A legal opinion issued by the Court of Justice of the EU (CJEU) has proposed that the State should be handed a daily fine of €1,000 for every day since its earlier ruling on July 3, 2008, until it achieves compliance with EU environmental legislation on assessing the impact of the development of a wind farm at Derrybrien in south Galway. Such a fine, if confirmed by the full ruling of the CJEU later this year, would result in a figure of €3,998,000 to date.

The opinion by a CJEU advocate general Givoanni Pitruzzella also recommended that the Government should face a daily fine of €10,000 until it meets its obligations following the full ruling in the present case.

The European Commission brought the legal proceedings against Ireland over its alleged failure to comply with the judgment in relation to the Derrybrien wind farm, which was the location of a 2km landslide on October 16, 2003.

Tonnes of peat were dislodged from an area under development for the project and polluted the Owendalulleegh River, resulting in the death of 50,000 fish and causing lasting damage to fish spawning beds.

The CJEU subsequently ruled that Ireland had failed to fulfil its obligations as an EU member state by not carrying out any assessment of a project likely to have significant effects on the environment prior to the granting of planning.

The Government claimed the courts were likely to block any attempt by it to force the operator of the Derrybrien wind farm to submit a substitute consent process and that a remedial environmental impact assessment, sought by the European Commission, could only be obtained with the voluntary co-operation of the wind farm operator.

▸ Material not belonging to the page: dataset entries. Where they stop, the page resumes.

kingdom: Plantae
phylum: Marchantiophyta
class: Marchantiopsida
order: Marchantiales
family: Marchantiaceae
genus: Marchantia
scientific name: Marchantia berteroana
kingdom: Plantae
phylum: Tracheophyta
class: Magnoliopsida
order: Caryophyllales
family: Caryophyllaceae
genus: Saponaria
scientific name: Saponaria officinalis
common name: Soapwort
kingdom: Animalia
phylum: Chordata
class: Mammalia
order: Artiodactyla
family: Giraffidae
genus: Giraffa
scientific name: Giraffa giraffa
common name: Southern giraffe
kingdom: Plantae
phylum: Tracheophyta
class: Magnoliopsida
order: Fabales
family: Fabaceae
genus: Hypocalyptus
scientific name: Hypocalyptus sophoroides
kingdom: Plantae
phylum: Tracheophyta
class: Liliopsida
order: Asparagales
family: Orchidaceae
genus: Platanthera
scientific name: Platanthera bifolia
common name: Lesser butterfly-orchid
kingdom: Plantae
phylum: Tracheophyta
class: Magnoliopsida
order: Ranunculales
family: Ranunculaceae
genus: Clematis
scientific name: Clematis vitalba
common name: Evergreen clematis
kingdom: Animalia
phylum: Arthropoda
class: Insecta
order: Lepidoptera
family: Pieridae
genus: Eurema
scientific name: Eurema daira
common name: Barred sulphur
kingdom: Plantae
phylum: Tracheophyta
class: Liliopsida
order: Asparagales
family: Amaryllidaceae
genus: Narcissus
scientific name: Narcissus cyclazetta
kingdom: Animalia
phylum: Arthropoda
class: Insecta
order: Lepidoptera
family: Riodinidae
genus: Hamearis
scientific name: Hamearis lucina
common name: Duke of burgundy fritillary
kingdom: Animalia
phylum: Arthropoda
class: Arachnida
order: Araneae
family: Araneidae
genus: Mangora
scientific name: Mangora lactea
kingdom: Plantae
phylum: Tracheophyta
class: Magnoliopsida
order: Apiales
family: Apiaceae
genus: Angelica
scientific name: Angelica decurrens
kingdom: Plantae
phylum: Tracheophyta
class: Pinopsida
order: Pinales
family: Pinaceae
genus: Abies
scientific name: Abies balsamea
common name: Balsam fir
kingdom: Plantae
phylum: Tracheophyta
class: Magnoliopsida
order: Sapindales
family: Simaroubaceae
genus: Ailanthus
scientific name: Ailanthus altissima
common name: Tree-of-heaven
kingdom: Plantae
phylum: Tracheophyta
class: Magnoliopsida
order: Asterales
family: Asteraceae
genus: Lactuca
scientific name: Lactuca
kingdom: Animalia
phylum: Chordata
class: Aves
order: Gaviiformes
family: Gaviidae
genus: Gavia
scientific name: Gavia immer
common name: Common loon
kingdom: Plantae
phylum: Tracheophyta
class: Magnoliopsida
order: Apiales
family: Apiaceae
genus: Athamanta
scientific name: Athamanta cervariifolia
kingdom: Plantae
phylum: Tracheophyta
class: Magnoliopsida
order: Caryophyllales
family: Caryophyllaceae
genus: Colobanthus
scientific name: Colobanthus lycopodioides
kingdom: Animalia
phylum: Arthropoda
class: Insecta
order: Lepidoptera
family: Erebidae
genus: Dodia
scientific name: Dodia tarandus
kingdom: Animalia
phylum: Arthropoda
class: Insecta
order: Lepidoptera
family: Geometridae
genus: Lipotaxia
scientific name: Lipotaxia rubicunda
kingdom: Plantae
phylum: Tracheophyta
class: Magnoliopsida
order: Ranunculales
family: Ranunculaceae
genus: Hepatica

It claimed the delays in adopting measures to implement the 2008 ruling were also due to the complexity of the underlying legal issues.

Mr Pitruzzella disagreed that the issue raised such legal complexities as to justify “a virtual stalemate for more than 10 years”. He claimed that not only had no environmental impact assessment been carried out on the wind farm over the past decade, but Ireland took “no concrete measures” to obtain such a report. He said all explanations put forward by the Government for the delay had to be rejected.

Saying the non-compliance was at a most serious level and its duration excessive, Mr Pitruzzella said Ireland had never disputed the fact that the landslide was caused by construction work on the wind farm. Therefore, he said it could not be ruled out that a prior assessment of the environmental effects might have prevented the damage.

At the time, Derrybrien was the biggest ever wind farm in the Republic and one of Europe’s largest, with 70 turbines. Its construction required the removal of large areas of forest and extraction of peat up to a depth of 5.5 metres.

Last year a commission spokesman said the site could still benefit from mitigation and remediation measures which could be identified by an environmental impact assessment.

The Department of Housing, Planning and Local Government said it had been in regular communication with Brussels on the issue and remained committed to ensuring that an appropriate environmental review of the wind farm took place.